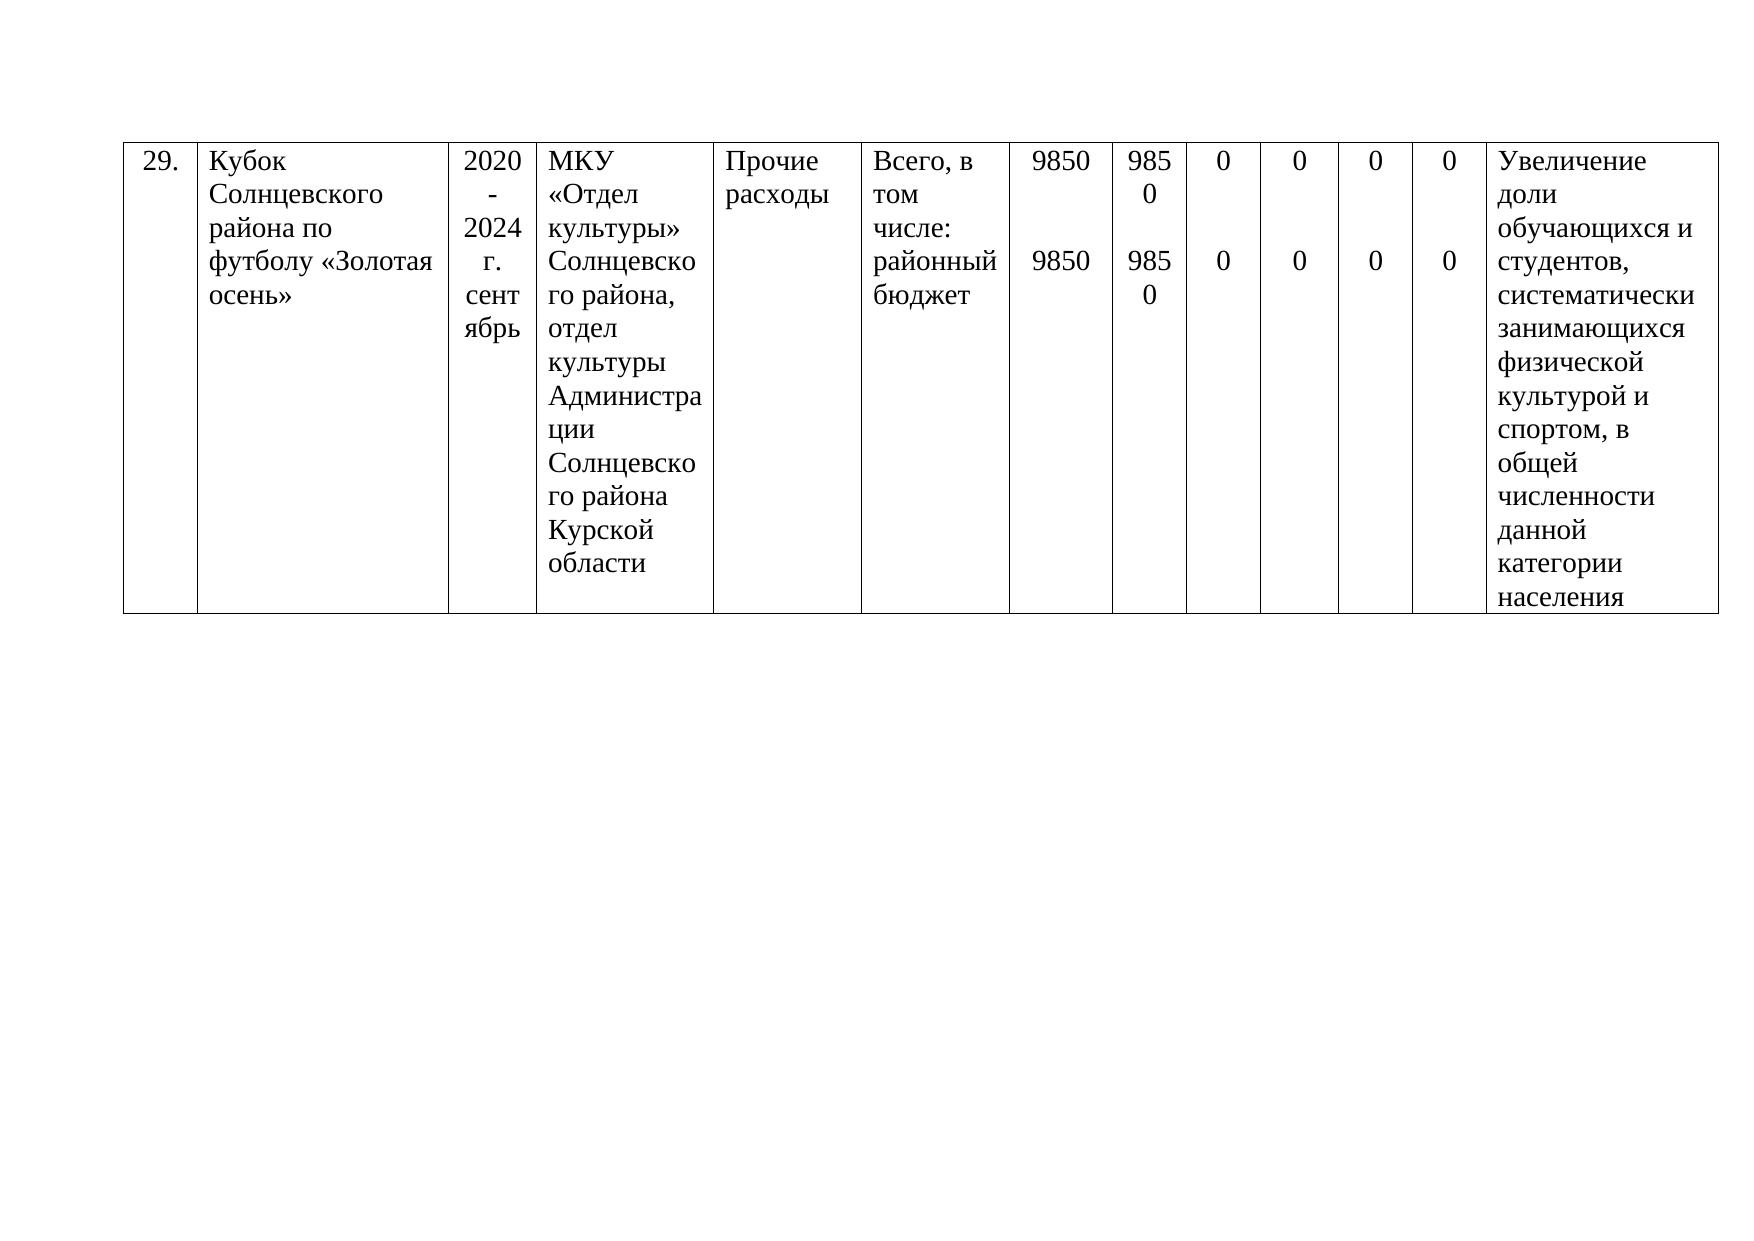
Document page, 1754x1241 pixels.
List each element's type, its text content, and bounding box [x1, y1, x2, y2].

table_cell 0 0 [1187, 143, 1260, 612]
table_cell 2020-2024г. сентябрь [449, 143, 536, 612]
table_cell 0 0 [1413, 143, 1486, 612]
table_cell 9850 9850 [1113, 143, 1186, 612]
table_cell Кубок Солнцевского района по футболу «Золотая осень» [198, 143, 448, 612]
table_cell МКУ «Отдел культуры» Солнцевского района, отдел культуры Администрации Солнцевского района Курской области [537, 143, 713, 612]
table_cell Прочие расходы [714, 143, 861, 612]
table_cell 0 0 [1339, 143, 1412, 612]
table_cell Всего, в том числе: районный бюджет [862, 143, 1009, 612]
table_cell 29. [124, 143, 197, 612]
table_cell Увеличение доли обучающихся и студентов, систематически занимающихся физической культурой и спортом, в общей численности данной категории населения [1487, 143, 1718, 612]
table_cell 0 0 [1261, 143, 1338, 612]
table_cell 9850 9850 [1010, 143, 1112, 612]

▬▬▬▬▬▬

Instruction:
Write out the data in full and exactly as given, though without the images.

Answer to the exercise:
Document page, 1754x1241 pixels.
List each element's type, its text content, and bounding box [x1, y1, x2, y2].

table_cell 0 0 [1187, 143, 1260, 612]
table_cell 2020-2024г. сентябрь [449, 143, 536, 612]
table_cell 0 0 [1413, 143, 1486, 612]
table_cell 9850 9850 [1113, 143, 1186, 612]
table_cell Кубок Солнцевского района по футболу «Золотая осень» [198, 143, 448, 612]
table_cell МКУ «Отдел культуры» Солнцевского района, отдел культуры Администрации Солнцевского района Курской области [537, 143, 713, 612]
table_cell Прочие расходы [714, 143, 861, 612]
table_cell 0 0 [1339, 143, 1412, 612]
table_cell Всего, в том числе: районный бюджет [862, 143, 1009, 612]
table_cell 29. [124, 143, 197, 612]
table_cell Увеличение доли обучающихся и студентов, систематически занимающихся физической культурой и спортом, в общей численности данной категории населения [1487, 143, 1718, 612]
table_cell 0 0 [1261, 143, 1338, 612]
table_cell 9850 9850 [1010, 143, 1112, 612]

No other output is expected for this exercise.